Foreign Data Wrappers, Who?

October 31, 2023

Andrew Jung

Foreign Data Wrappers, Who?

Problem

In a microservices architecture, usually you have more than one database, usually following the database-per-service pattern

What happens if Service A has data, that Service B wants to use? What if it's just database tables and you don't want to futz around with creating an endpoint to get the data, then querying for all the rows, then doing something? This is a sort of tight coupling that we'd normally want to avoid, but Service B in this case, is used for aggregating data across our services, and Service A has the goods.

A foreign data wrapper can help us create a new table in Service B, using data in Service A without having to keep it up to date on our own. This data is read only, so we don't have to worry about messing up data from somewhere else.

What is a Foreign Data Wrapper

In this context, I'm talking specifically about Postgres and being able to create a foreign view in a service that is a subsection of data from another service. We can create a foreign table in our service that will query table as if it were local, to another service's. This is not a built-in part of Postgres, but an extension you can install on your server. You can learn how to set it up here: https://www.postgresql.org/docs/current/postgres-fdw.html

Scenario

Let's say you have a table of "cat breeds" from our Cat Identification Service. Our Cat Reporting Service wants to know how many cat breeds we have, and also wants to pull other data from other services, like Cat Owners from the Cat Owners Service. Vets and Bills from the Cat Vet Service. We want to pull all this data in this reporting service, but we don't always want to keep calling out to these services about their data. There's a couple ways to accomplish this, but this is about the foreign tables and views!

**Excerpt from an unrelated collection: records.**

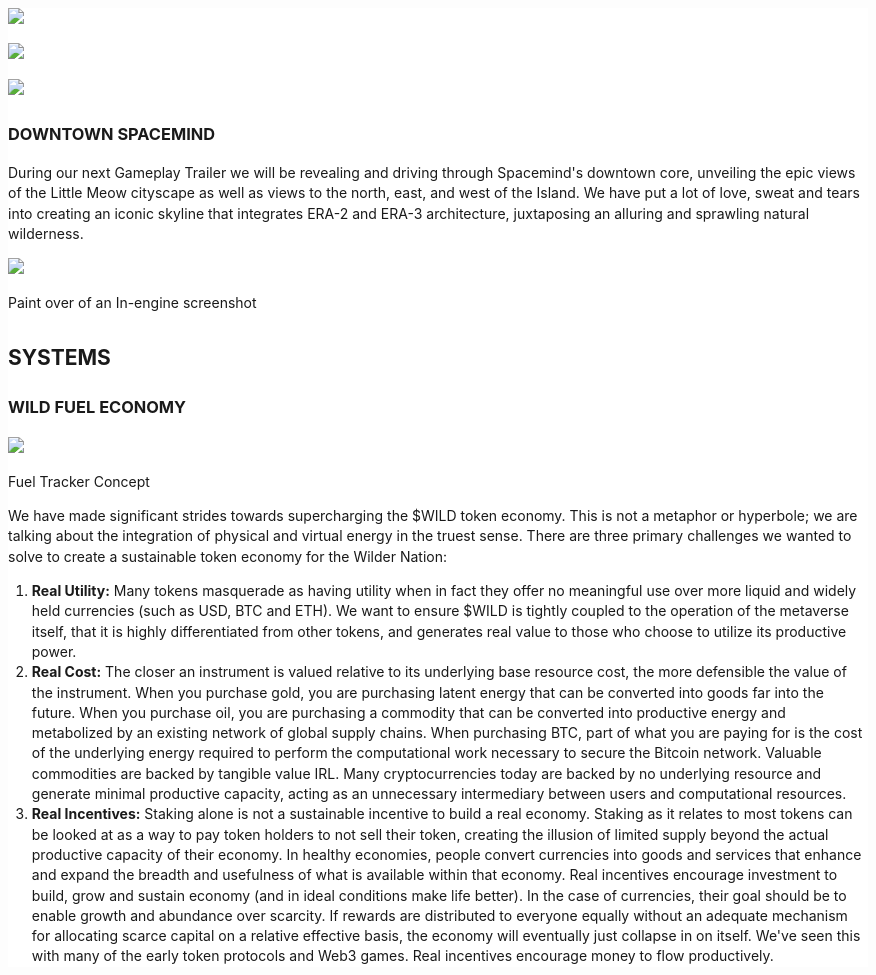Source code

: ![](https://zine.wilderworld.com/content/images/2023/06/n3o_tower_RS_44.jpeg)

![](https://zine.wilderworld.com/content/images/2023/06/n3o_tower_RS_35.jpeg)

![](https://zine.wilderworld.com/content/images/2023/06/n3o_tower_RS_34.jpeg)

### DOWNTOWN SPACEMIND

During our next Gameplay Trailer we will be revealing and driving through Spacemind's downtown core, unveiling the epic views of the Little Meow cityscape as well as views to the north, east, and west of the Island. We have put a lot of love, sweat and tears into creating an iconic skyline that integrates ERA-2 and ERA-3 architecture, juxtaposing an alluring and sprawling natural wilderness.

![](https://zine.wilderworld.com/content/images/2023/07/Race-Track-Hero-Shot-Concept.jpeg)

Paint over of an In-engine screenshot

SYSTEMS
-------

### WILD FUEL ECONOMY

![](https://zine.wilderworld.com/content/images/2023/06/WW_FUEL_PRICE_BOARD_06.jpeg)

Fuel Tracker Concept

We have made significant strides towards supercharging the $WILD token economy. This is not a metaphor or hyperbole; we are talking about the integration of physical and virtual energy in the truest sense. There are three primary challenges we wanted to solve to create a sustainable token economy for the Wilder Nation:

1. **Real Utility:** Many tokens masquerade as having utility when in fact they offer no meaningful use over more liquid and widely held currencies (such as USD, BTC and ETH). We want to ensure $WILD is tightly coupled to the operation of the metaverse itself, that it is highly differentiated from other tokens, and generates real value to those who choose to utilize its productive power.
2. **Real Cost:** The closer an instrument is valued relative to its underlying base resource cost, the more defensible the value of the instrument. When you purchase gold, you are purchasing latent energy that can be converted into goods far into the future. When you purchase oil, you are purchasing a commodity that can be converted into productive energy and metabolized by an existing network of global supply chains. When purchasing BTC, part of what you are paying for is the cost of the underlying energy required to perform the computational work necessary to secure the Bitcoin network. Valuable commodities are backed by tangible value IRL. Many cryptocurrencies today are backed by no underlying resource and generate minimal productive capacity, acting as an unnecessary intermediary between users and computational resources.
3. **Real Incentives:** Staking alone is not a sustainable incentive to build a real economy. Staking as it relates to most tokens can be looked at as a way to pay token holders to not sell their token, creating the illusion of limited supply beyond the actual productive capacity of their economy. In healthy economies, people convert currencies into goods and services that enhance and expand the breadth and usefulness of what is available within that economy. Real incentives encourage investment to build, grow and sustain economy (and in ideal conditions make life better). In the case of currencies, their goal should be to enable growth and abundance over scarcity. If rewards are distributed to everyone equally without an adequate mechanism for allocating scarce capital on a relative effective basis, the economy will eventually just collapse in on itself. We've seen this with many of the early token protocols and Web3 games. Real incentives encourage money to flow productively.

We want to build a "dataset" for each of these services, so we don't have to replicate the query in the service and we only want specific columns.

We can create our foreign data, with a regular query with JOINs and filters, to get our data down, and pick specific columns, that will represent our table.

Then in our final reporting service, we can have a representation of multiple services:

We can then build our own query using these three new foreign tables, alongside any tables we have in our Cat Reporting Service, to expose a unique data view.

Downsides

There's a lot to think about when wanting to views as tables:

Why isn't this table accessible without the table? How many tables are too many? What about migrations on a live system? Is it secure? What happens to my indexes? Constraints? Where did this data come from?

There's also human errors, if people don't follow a great naming convention for your tables, you might end up reproducing similar tables with similar data. You might confuse a source with another source. And the database grows linearly with your sources.

Extra/Warning

I'm not actually sure if this is the proper way to use a foreign data wrapper and view. But this is what I learned at Perpetua. I would create a new view using a Django SQL migration using existing server connections to another service, with filtered down data or even distilling a complex query. I'd then run a migration on the intended service to pull the data in, using Alembic and SQLAlchemy to create a foreign table and its representation. It would make my data readily available from Service A into Service B, ready to use in other queries for good 'ol data.